Amanda Jade Fiorino
Power to the Personal
Updated: Nov 12, 2021

(Image of my Great Great Grandmother Leona of the Passamaquoddy)
I don’t feel we can ever be truly objective. We all come with our own ever-fluxing understandings of the world. Objectivity is the shadow of varying "schools of knowing" like anthropology where other peoples stories are narrated for them, rather than those very peoples telling their own stories.
Objectivity stems from omniscience. The idea that we can somehow know and understand everything by being distant from it. As if we aren’t impacted by what we see, hear, feel, love, fear... Objectivity is an attempt at evading one’s porosity.
What’s implied is that our personal experiences aren’t “trustworthy” and are tainted by irrational underpinnings.
The personal reminds us that life isn’t neat and tidy. It breaks apart cultural dualisms, and in the cracking open sprouts towering multiplicities whose root systems entangle.
The personal asks of us more presence and attention. It requires a rigorous kind of listening from our hearts, and a fierce kind of in-dwelling where ones truth is capable of meeting another’s truth fully without the governing agenda of approval. Of rightness or wrongness.
Intersectional crossroads of contradiction invite us into paradox-ing terrain where certainties and over-simplifications start to collapse under the weight of refusing to settle for well-worn pathways of approach and understanding.

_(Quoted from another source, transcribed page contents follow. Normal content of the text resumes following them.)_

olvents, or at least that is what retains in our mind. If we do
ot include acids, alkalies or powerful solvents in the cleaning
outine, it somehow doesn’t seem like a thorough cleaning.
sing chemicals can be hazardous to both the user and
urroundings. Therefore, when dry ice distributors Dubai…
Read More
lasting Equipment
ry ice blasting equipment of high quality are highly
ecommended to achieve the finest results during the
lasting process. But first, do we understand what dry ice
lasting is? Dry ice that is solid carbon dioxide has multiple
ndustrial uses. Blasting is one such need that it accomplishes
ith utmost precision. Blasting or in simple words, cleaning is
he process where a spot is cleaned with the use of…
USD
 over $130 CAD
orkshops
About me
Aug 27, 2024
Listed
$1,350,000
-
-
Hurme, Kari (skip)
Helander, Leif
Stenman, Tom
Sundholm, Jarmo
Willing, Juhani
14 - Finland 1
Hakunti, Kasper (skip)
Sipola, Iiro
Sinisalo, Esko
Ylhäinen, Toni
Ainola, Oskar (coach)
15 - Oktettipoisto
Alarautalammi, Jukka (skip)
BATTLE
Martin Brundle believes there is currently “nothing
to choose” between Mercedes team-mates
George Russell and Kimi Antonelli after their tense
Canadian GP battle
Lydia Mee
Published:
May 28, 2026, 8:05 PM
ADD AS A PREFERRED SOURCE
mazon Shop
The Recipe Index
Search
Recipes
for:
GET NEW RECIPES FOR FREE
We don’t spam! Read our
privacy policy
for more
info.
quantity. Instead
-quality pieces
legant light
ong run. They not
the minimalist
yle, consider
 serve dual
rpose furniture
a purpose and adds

It is a radical act to let oneself sit in the not-knowing, and be shaped by its permeating presence. It is a rebellion whose livelihood has little to do with resistance, and more to do with turning away from empirical demands and spiraling out toward other horizons of enlivening possibilities. It’s an invitation to let our differences weave us together into a tapestry of yet-to-be-known wonder where we walk the edges of honesty and responsibility as a collective in service to our shared emergent becomings.